- **Exercise instructions**:
Your task is to repeat the records exactly from the line containing "RT-478, owner: DG -> WD" onward, through the final line.

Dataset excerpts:
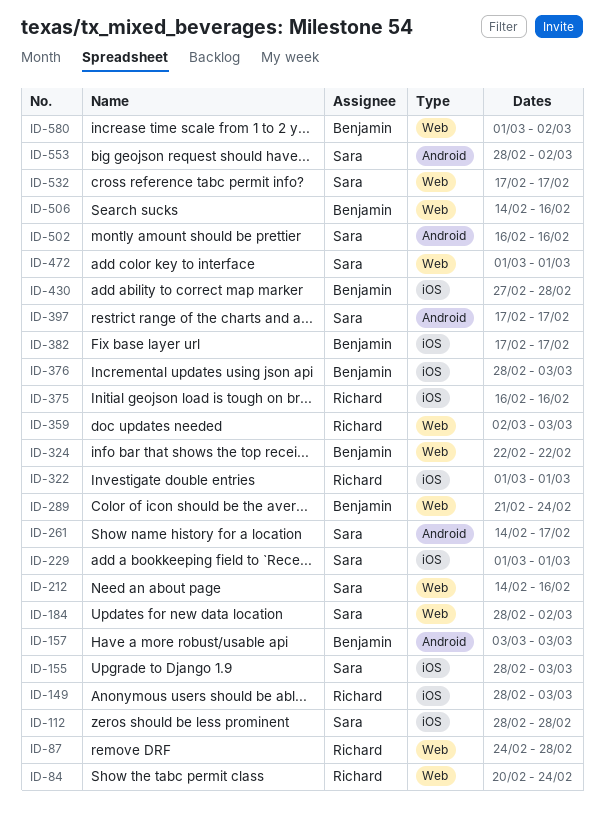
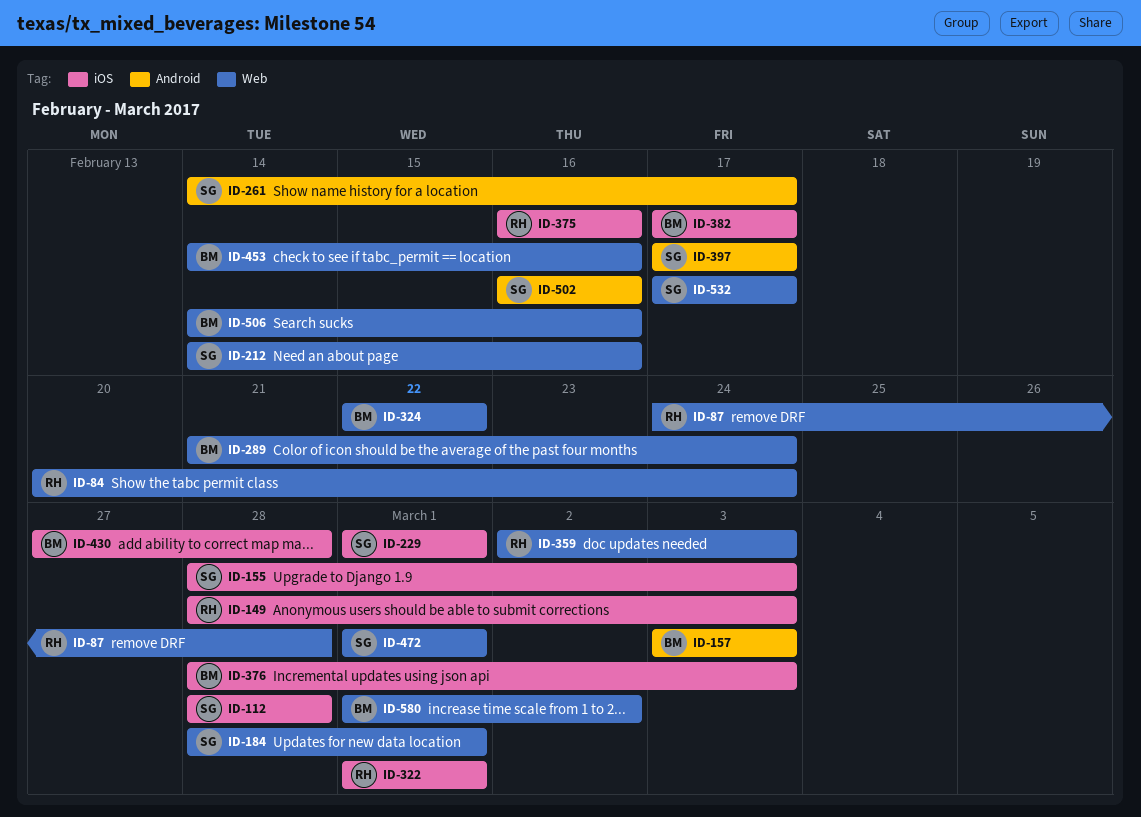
ID-184, due: Mar 2 -> Mar 1
ID-453: none -> present
ID-553: present -> none

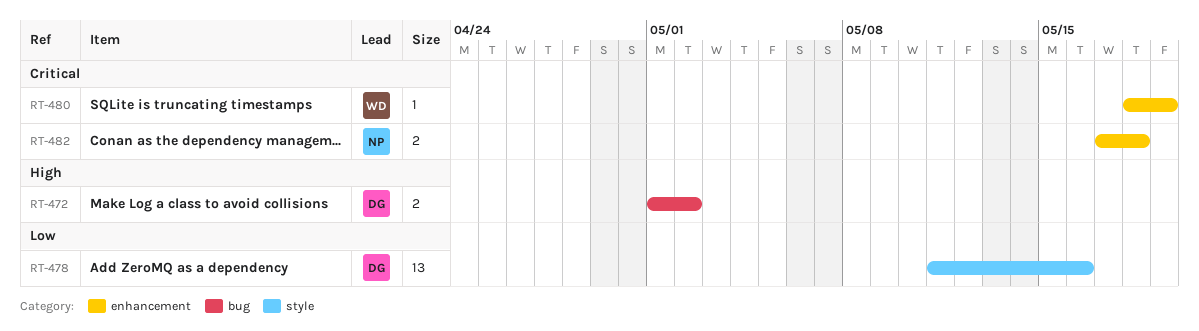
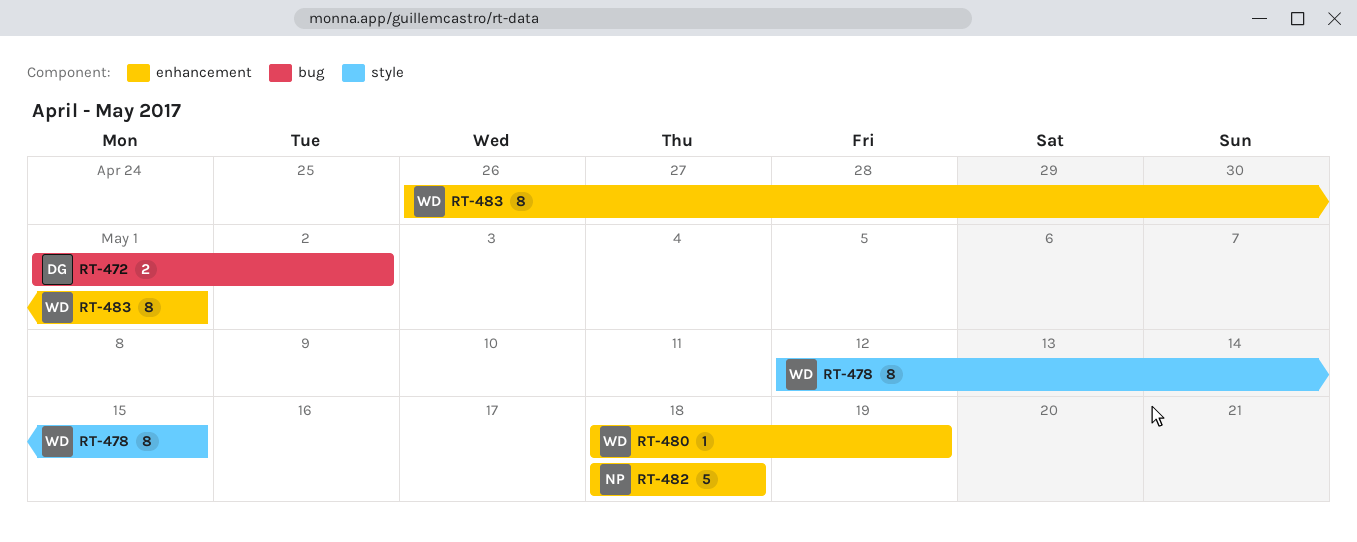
RT-478, owner: DG -> WD
RT-478, estimate: 13 -> 8
RT-478, start: May 11 -> May 12
RT-478, due: May 16 -> May 15
RT-482, estimate: 2 -> 5
RT-482, start: May 17 -> May 18
RT-483: none -> present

- **Written solution**:
RT-478, owner: DG -> WD
RT-478, estimate: 13 -> 8
RT-478, start: May 11 -> May 12
RT-478, due: May 16 -> May 15
RT-482, estimate: 2 -> 5
RT-482, start: May 17 -> May 18
RT-483: none -> present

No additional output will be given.